[Bioperl-l] Locations

Heikki Lehvaslaiho heikki@ebi.ac.uk
Thu, 15 Feb 2001 17:04:32 +0000


Mark Wilkinson wrote:
> 
> Heikki Lehvaslaiho wrote:
> 
> >  Are you sure this is a good approach? Are fuzzy locations really that
> 
> > important? My feeling is that most people want to forget fuzzyness as
> > long as they can.
> 
> I was under the impression that this is exactly what had been decided
> here amongst the group...???  Or did I grossly misunderstand?  In any
> case, I wholly agree with your sentiment that ->start and ->end should
> *never* have to be explicitly tested for returning a defined value.  But
> I honestly thought that was the final conclusion reached in this
> discussion.

Luckily nothing is cast in stone. 8-)
I know I was a bit late coming in to this discussion. It was not until
I actually used the new classes I fully understood the implications.

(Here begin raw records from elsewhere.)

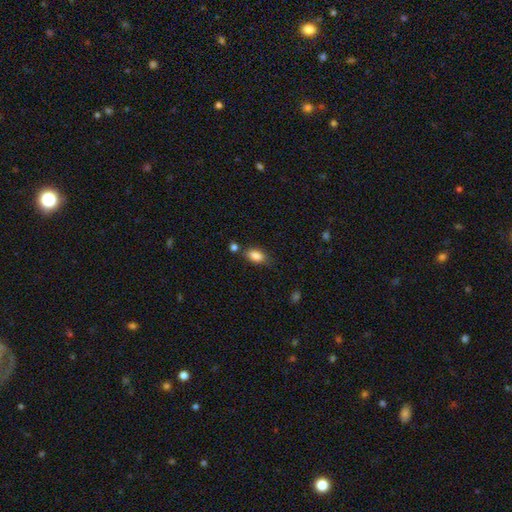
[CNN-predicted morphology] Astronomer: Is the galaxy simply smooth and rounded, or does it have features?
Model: smooth — 86%.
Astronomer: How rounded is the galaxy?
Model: in between — 88%.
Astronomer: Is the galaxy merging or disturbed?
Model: none — 68%.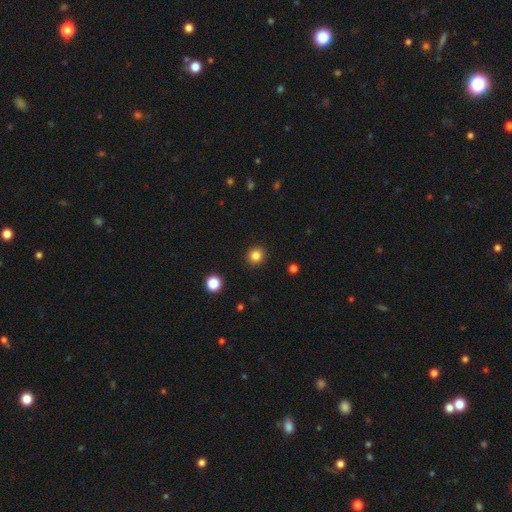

Unfortunately the connection to bioperl server was lost at the time I
sent my mail. The topic was discussed in private mails and the end
result was mentioned by Jason in his last mail to the list:

2) Implement the CoordinatePolicy as per our discussion and fix
    fuzzy/split to alway return a real number for start/end whenever
    possible.  maximal range, etc... 


I'll collect here messages from Jason, Hilmar, Ewan and me to give
everyone a better picture what has been going on.

	-Heikki


Subject: Re: Locations
Date: Tue, 13 Feb 2001 11:37:21 -0500 (EST)
From: Jason Stajich <jason@chg.mc.duke.edu>
To: Heikki Lehvaslaiho <heikki@ebi.ac.uk>
CC: Hilmar Lapp <hlapp@gmx.net>, lapp@gnf.org, Ewan Birney
<birney@ebi.ac.uk>

DNS servers are down on east cost somewhere and boston <-> nyc
connectivity is down or poor as far as I can tell and Chris Dadigian
confirms.  8+ hrs and the dns info is expiring on local dns srvs....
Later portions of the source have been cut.